Here is "Sunset" my double tail halfmoon male from Canada Betta, got him yesterday,

boy is he ever fiesty! It was impossible to get a good picture of him without him going nuts and moving around, so heres the best i could do!


----------



## fishman12 (Sep 1, 2010)

*grabby hands* He gorgeous!


----------



## Tisia (Mar 15, 2011)

the first pic is so cute, looks like he's singing a happy song, lol


----------



## fleetfish (Jun 29, 2010)

He's very pretty! I saw some of CanadaBetta's stock for sale at my LFS the other day and there were three very similar doubletails on the shelf that are probably spawn brothers to yours.
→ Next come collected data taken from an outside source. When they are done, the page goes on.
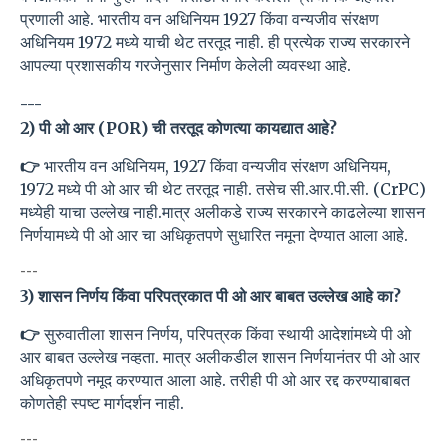
प्रणाली आहे. भारतीय वन अधिनियम 1927 किंवा वन्यजीव संरक्षण
अधिनियम 1972 मध्ये याची थेट तरतूद नाही. ही प्रत्येक राज्य सरकारने
आपल्या प्रशासकीय गरजेनुसार निर्माण केलेली व्यवस्था आहे.
---
2) पी ओ आर (POR) ची तरतूद कोणत्या कायद्यात आहे?
👉
भारतीय वन अधिनियम, 1927 किंवा वन्यजीव संरक्षण अधिनियम,
1972 मध्ये पी ओ आर ची थेट तरतूद नाही. तसेच सी.आर.पी.सी. (CrPC)
मध्येही याचा उल्लेख नाही.मात्र अलीकडे राज्य सरकारने काढलेल्या शासन
निर्णयामध्ये पी ओ आर चा अधिकृतपणे सुधारित नमूना देण्यात आला आहे.
---
3) शासन निर्णय किंवा परिपत्रकात पी ओ आर बाबत उल्लेख आहे का?
👉
सुरुवातीला शासन निर्णय, परिपत्रक किंवा स्थायी आदेशांमध्ये पी ओ
आर बाबत उल्लेख नव्हता. मात्र अलीकडील शासन निर्णयानंतर पी ओ आर
अधिकृतपणे नमूद करण्यात आला आहे. तरीही पी ओ आर रद्द करण्याबाबत
कोणतेही स्पष्ट मार्गदर्शन नाही.
---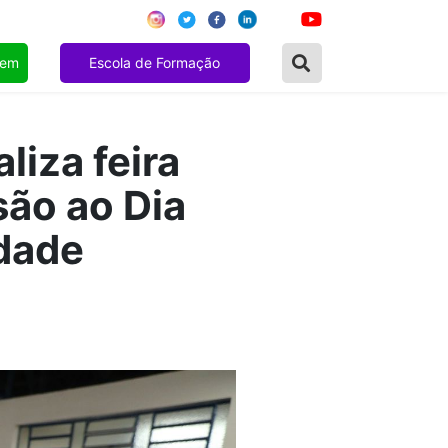
gem
Escola de Formação
liza feira
são ao Dia
idade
I'm debating on wether to spring for one or not.


----------



## TheBlueBettaFish (Jun 30, 2011)

My Dream Betta! Did you get him off of AquaBid?


----------



## betta dude (May 22, 2011)

woah thats ultra pretty


----------



## Shimizoki (Jul 8, 2011)

He looks great!


----------



## fightergirl2710 (Jun 9, 2011)

Aww, he looks like a happy little guy! Very cute X3


----------



## animallover4lyfe (Jul 7, 2010)

TheBlueBettaFish said:


> My Dream Betta! Did you get him off of AquaBid?
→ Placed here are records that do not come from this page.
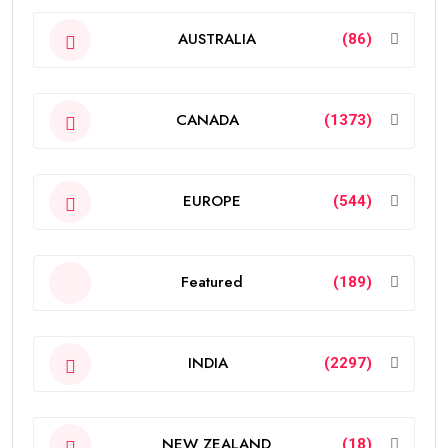
AUSTRALIA
(86)
CANADA
(1373)
EUROPE
(544)
Featured
(189)
INDIA
(2297)
NEW ZEALAND
(18)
Yes she is on aquabid but i also have her on facebook. She also has website www.canadabetta.com, shes located in montreal and she only ships within canada


----------



## Devotion (Jul 14, 2011)

He is stunning! Lovely colours


----------



## kathstew (Feb 23, 2011)

OHMYGAWD. I was looking at him on aquabid! He's gorgeous, you are so lucky!
This is making me want to get one from Canadabettas even more now!
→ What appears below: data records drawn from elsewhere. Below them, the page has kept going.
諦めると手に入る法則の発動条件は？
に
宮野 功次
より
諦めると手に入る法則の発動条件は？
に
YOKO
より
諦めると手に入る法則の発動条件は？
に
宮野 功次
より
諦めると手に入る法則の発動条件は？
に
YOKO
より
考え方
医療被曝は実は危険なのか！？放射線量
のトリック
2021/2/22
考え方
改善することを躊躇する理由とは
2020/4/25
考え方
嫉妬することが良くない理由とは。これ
The first picture is sooooo cute, I agree with Tisia, it does look like he's singing!


----------



## fishman12 (Sep 1, 2010)

*moves to Canada*


----------



## bahamut285 (Dec 10, 2010)

Tisia said:


> the first pic is so cute, looks like he's singing a happy song, lol


LOL I thought the same thing, it's totally going :V

Also lol Fishman, you can live at my house until you find your own!  XDDDDD


----------



## Pitluvs (Jun 22, 2011)

These are the ones I got my Carnage from, very BIG Betta boys! Sadly, my boy had a hard time with shipping and he never made it past a week here. I hope to have one from there again sometime. He's beautiful, I was looking at them


----------



## newf (May 10, 2009)

He is gorgeous!


----------



## Kytkattin (May 15, 2011)

Amazing! I don't normally like doubletails for some reason, but your new boy is just amazing!


----------



## Tikibirds (May 26, 2011)

verry pretty


----------



## fishman12 (Sep 1, 2010)

bahamut285 said:


> Also lol Fishman, you can live at my house until you find your own!  XDDDDD


Thanks!


----------